Who do you turn to when you need to laugh...big time. 

Haha well… I love watching British Simtubers on YouTube, and rewatching old vines. Twitter.

Do you like to host? If so, what's your go-to dinner to prepare for friends?

I love to host but sadly have not been able to do so in a long time. Especially with lockdown. We moved into a beautiful apartment last August that really feels like a home and we were expecting to have so many dinner parties. I’ve been making pizza almost every friday for the past four months. I would have loved to have a pizza party! I also love any of those classic appetizers, deviled eggs, tea sandwiches, pigs-in-a-blanket, etc. My parents hosts get-togethers often so I always loved the warmth of having a full house and tons of food.

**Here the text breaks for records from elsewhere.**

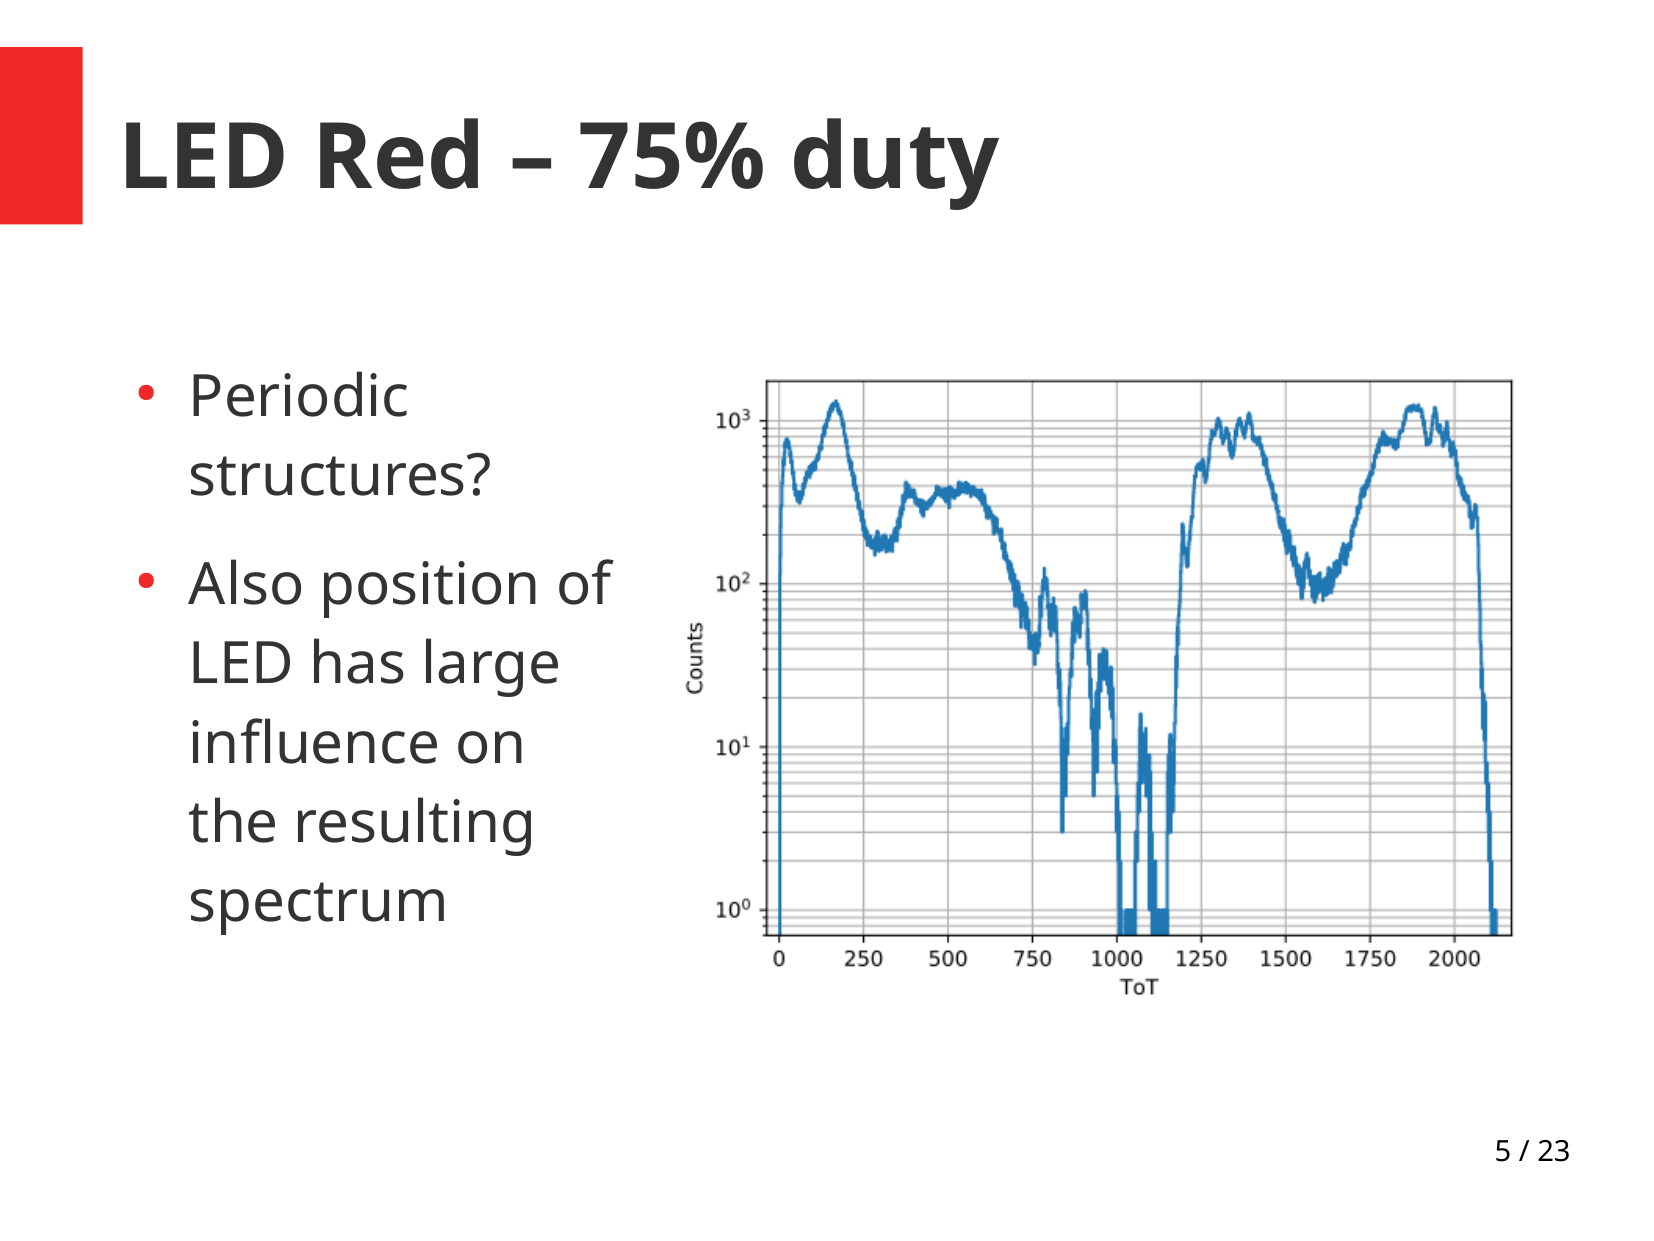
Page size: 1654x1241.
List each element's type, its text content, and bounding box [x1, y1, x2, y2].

title LED Red – 75% duty [118, 49, 1571, 257]
list Periodic structures? Also position of LED has large influence on the resulting spectrum [118, 354, 626, 1074]
picture [647, 295, 1608, 1015]
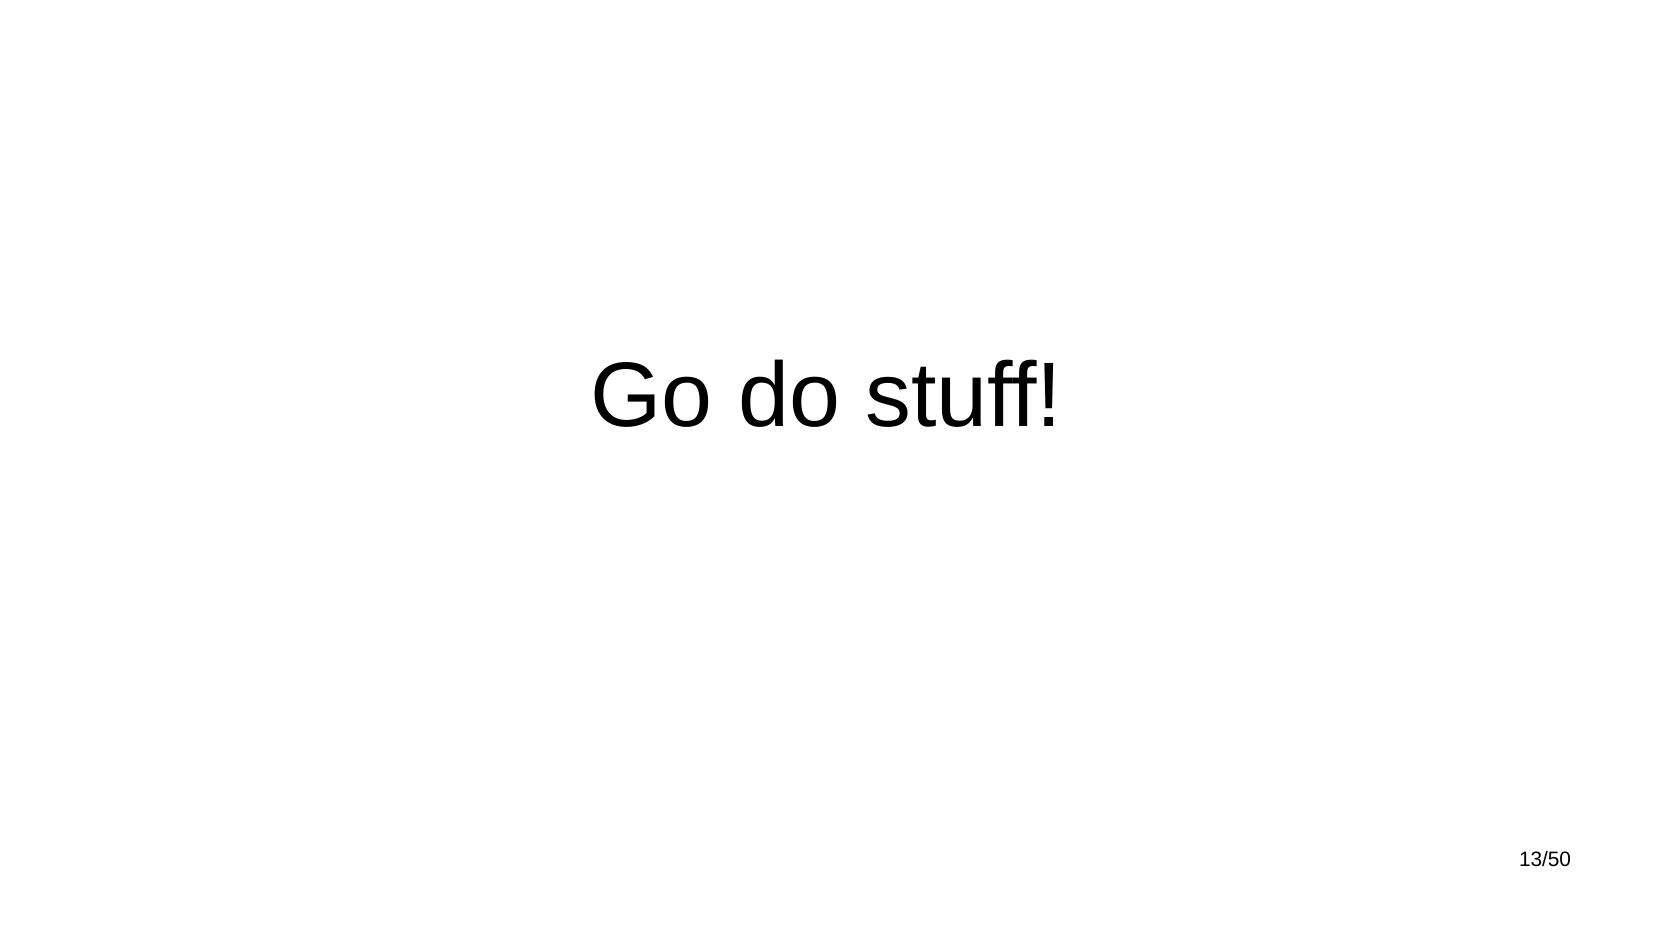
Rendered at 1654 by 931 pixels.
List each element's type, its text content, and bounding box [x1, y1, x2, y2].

title Go do stuff! [82, 317, 1571, 473]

The last movie you watched?

I re-watched White Oleander while working late one night about two weeks ago. I love so much about that movie. I used to wake up early when I was in high school on the weekends and watch it on TV. There’s not anything explicitly terrible in it, but it felt like a dark movie that I shouldn’t have been watching. There was just always a heaviness and emotional pull that attracted me, I love the scenes with the boxes of mixed media art and setting and the symbolism in them. It definitely inspired art in high school and college about womanhood and self-worth. Plus, Alison Lohman! She was my cool-girl crush when I was a teen. I love an outcast character.

The last TV show you binge-watched?

AHHH Love Island UK. I’m over halfway Season 5 and just started the whole show this year. I don’t typically lean into Reality TV for entertainment, but for some reason I love this show? It’s so funny and dramatic, the language and slang cracks me up. I think I have been trying to numb myself during the pandemic. It’s working.

The last song you played on repeat?

Qadir by Nick Hakim. I was riding in a car with my friend a few years ago and she was playing his music. I was so mesmerized by the music and his voice. This song drew me in, initially by the music. It’s just so thick and dreamy and tender. After looking into the lyrics, I learned that he wrote it for his late friend that passed away.

How do you decide if you'll take on a project? Are you driven by gut instincts?

My gut and intuition are huge decision makers for me. I mostly say yes, and said yes a lot to the point of being mentally, emotionally and physically exhausted. I’m at a point now where I have been working on more design to pay bills. I am always open to art projects, they don’t always come to fruition, I love how excited people get about working with me but sometimes it just doesn’t work out. So that’s where saying yes a lot gives you a bit of a safety net to fall back on, something else to rely on. I’m getting used to saying no if I don’t feel like it’s a right fit, or if I just don’t have time for it. I overthink a lot as well. 

What overwhelms you?

Not to be sarcastic but what doesn’t overwhelm me!!! I am overwhelmed when I act on instinct and don’t think through something, and then am full of regret. My fiancé says I am the queen of regret. I have such a hard time accepting and letting go especially if it’s to do with my own decisions. I am overwhelmed by myself. I’m overwhelmed when I’m trying to make decisions about work, or if I’m unorganized (although I use a bullet journal), and overwhelmed when I have a lot to do and zero motivation.

What keeps you grounded?

Sleep, having a whole day, every week, to just turn myself off and douse myself in tv and video games to let my brain not work too hard. Keeping past experiences close to refer to if I need some reassurance. I was going to therapy for about seven months and that has helped how I respond to situations, and manage and understand my emotions.

Who was the last person you texted?

I’m in a group chat with my parents and fiancé. My parents had me when they were 18 so I feel really close to them, and my fiancé gets along with them, and is freakishly similar in some ways to both of them. So we have a group chat to talk about food, movies, politics, memes, whatever. It’s just nice to have those talks to look forward to.